Examining what went wrong with Rams offense in loss to Steelers

As some Rams fans blame Brett Maher for leaving a potential game-tying seven points on the board in the 24-17 loss to the Steelers, some serious questions need to be asked about what happened on Sunday against Pittsburgh.

Though Maher’s two missed field goals from 53 and 51 yards, along with a missed extra point after Tutu Atwell’s touchdown, did contribute to the seven-point gap between the Steelers and the Rams, those misses were far from the reason why the Rams lost the game. The offense was out of sync, Cooper Kupp was uncharacteristically ineffective and despite two touchdowns, the Rams performed even worse than what the scoreline showed. But why?

One would think that the issues would stem from losing Ronnie Rivers and Kyren Williams to IR but backups Darrell Henderson Jr. (who was just signed seven days ago) and Royce Freeman did their jobs well. Combining for 127 rushing yards and a touchdown, they did what they needed to do to emulate the rushing success the Rams have had so far this season.

The reason the Rams struggled was due to two things: an inability to finish promising drives and Matthew Stafford continuously having to make plays on third-and-long. On 10 offensive drives, five in each half, the Rams had only one appearance in the red zone. That is completely unacceptable. In fact, the Rams only crossed Pittsburgh’s 30-yard line on three occasions. Their one trip to the red zone that culminated in a Henderson rushing touchdown, a Stafford prayer that was somehow hauled in by Atwell for a touchdown and the 41-yard made field goal by Maher. Crossing the Pitt 30 directly contributed to all of the Rams’ points.

Why did they only cross the 30 on three occasions? That leads us to the second and main point. The Rams shot themselves in the foot by putting themselves in multiple third-and-long situations. The Rams converted on third down 9 of 16 times. In those seven failed conversions, they had to gain yardage of 14, 5, 29, 4, 9, 3 and 10. On second down before those third down attempts, the Rams passed the ball five times. Three of those passes were incomplete and the other two were a 5-yard completion to Kupp and a 1-yard completion to Puka Nacua. The distance to go when they ran the ball was third-and-4, set up by a Freeman 5-yard run on second down and third-and-3, set up by a 4-yard run by Henderson. Now we’re starting to see a pattern.

Let’s look at the Rams’ nine third-down conversions. The Rams had to gain yardage of 1, 11, 11, 3, 3, 7, 1, 1 and 7. On those nine plays, the Rams ran the ball six times. When the Rams passed the ball, they were left with third-and-11, third-and-7, and third-and-1.

The reason the Rams lost Sunday was the play calling, which falls on Sean McVay. He did not have faith in his backup running backs despite their constant production. His offensive line did its job, the running backs did their job, but McVay didn’t do what he needed to do to put his team in an advantageous position. And it’s actually a bit deeper than that.

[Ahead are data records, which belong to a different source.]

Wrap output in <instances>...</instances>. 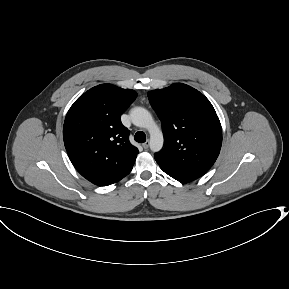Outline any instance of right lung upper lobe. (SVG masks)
<instances>
[{"label": "right lung upper lobe", "mask_w": 289, "mask_h": 289, "mask_svg": "<svg viewBox=\"0 0 289 289\" xmlns=\"http://www.w3.org/2000/svg\"><path fill=\"white\" fill-rule=\"evenodd\" d=\"M136 96L134 90L101 84L81 95L66 115L63 139L69 158L95 185L116 183L133 168L139 151L120 116Z\"/></svg>", "instance_id": "obj_1"}]
</instances>
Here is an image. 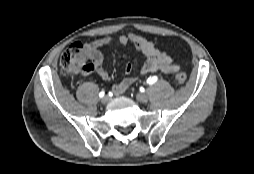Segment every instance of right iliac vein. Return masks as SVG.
Returning a JSON list of instances; mask_svg holds the SVG:
<instances>
[{"label":"right iliac vein","instance_id":"1","mask_svg":"<svg viewBox=\"0 0 254 174\" xmlns=\"http://www.w3.org/2000/svg\"><path fill=\"white\" fill-rule=\"evenodd\" d=\"M110 98L108 96H104L102 99H101V102L102 104H107L109 102Z\"/></svg>","mask_w":254,"mask_h":174}]
</instances>
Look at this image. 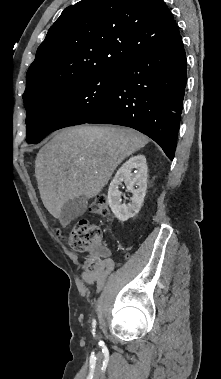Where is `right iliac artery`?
I'll return each instance as SVG.
<instances>
[{
	"label": "right iliac artery",
	"mask_w": 221,
	"mask_h": 379,
	"mask_svg": "<svg viewBox=\"0 0 221 379\" xmlns=\"http://www.w3.org/2000/svg\"><path fill=\"white\" fill-rule=\"evenodd\" d=\"M93 327H95V321H93Z\"/></svg>",
	"instance_id": "1"
}]
</instances>
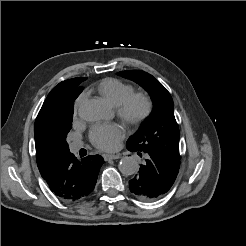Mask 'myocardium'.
<instances>
[{
  "label": "myocardium",
  "mask_w": 246,
  "mask_h": 246,
  "mask_svg": "<svg viewBox=\"0 0 246 246\" xmlns=\"http://www.w3.org/2000/svg\"><path fill=\"white\" fill-rule=\"evenodd\" d=\"M154 102L149 93L137 91L116 106L118 117L131 127H139L151 116Z\"/></svg>",
  "instance_id": "f54148a6"
}]
</instances>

See, on the 16 third downs they faced, Stafford dropped back to pass 14 times. He targeted Cooper Kupp only twice. However, on second down, he targeted Kupp four times. All four of those drives led to four failed third down conversions with distances of 14, 5, 29 and 10.

Not only did McVay not run the ball enough on second down despite averaging 4.4 yards per carry, Stafford is sinking back into his old ways of only targeting Cooper Kupp.

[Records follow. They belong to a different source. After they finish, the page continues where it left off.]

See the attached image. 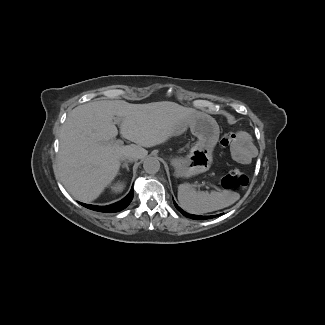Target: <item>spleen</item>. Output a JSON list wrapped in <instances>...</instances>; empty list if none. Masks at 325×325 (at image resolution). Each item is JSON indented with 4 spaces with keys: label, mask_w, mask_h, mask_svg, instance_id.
I'll use <instances>...</instances> for the list:
<instances>
[{
    "label": "spleen",
    "mask_w": 325,
    "mask_h": 325,
    "mask_svg": "<svg viewBox=\"0 0 325 325\" xmlns=\"http://www.w3.org/2000/svg\"><path fill=\"white\" fill-rule=\"evenodd\" d=\"M178 200L181 207L192 214H203L222 209L231 205L234 201L228 200L222 192L205 193L196 191L194 185L181 184L178 188Z\"/></svg>",
    "instance_id": "1"
}]
</instances>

The Steelers won today because the Rams’ Super Bowl heroes couldn’t get out of their own way. Despite Puka Nacua’s eight receptions for 154 yards, it is still the Cooper Kupp show as far as Stafford is concerned. This isn’t 2021. That won’t work anymore and until Stafford either changes habits he’s held on to for his entire career, Kupp will still get the bulk of the targets and the Rams will continue to lose.

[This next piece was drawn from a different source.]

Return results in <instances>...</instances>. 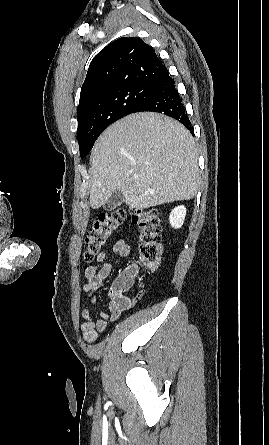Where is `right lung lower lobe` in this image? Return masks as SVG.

Defensive coordinators know this, defenses know this and they’ve adjusted. How do I know? Well, for one, the numbers are right here to see, but on Stafford’s only interception on the day, he saw that Alex Highsmith was on Kupp. A clear mismatch for the Steelers. Except, T.J. Watt was also in coverage and read what Stafford saw. How? Stafford stared Kupp down from the snap and in one play, the Steelers made the pick that changed the game and got them the win.

McVay needs to change things up even if it means taking Kupp off of the field. Run the ball and the wins will come pouring back. Your team can do it but are you willing to call it? Only time will tell. Oh, and just to add insult to injury, on Stafford’s lone passing TD, he was actually targeting Kupp but underthrew the ball as he was on the run. The answer is clear. As incredible of a connection that Stafford and Kupp have been, it’s also been the detriment of the Rams in the post-Super Bowl era.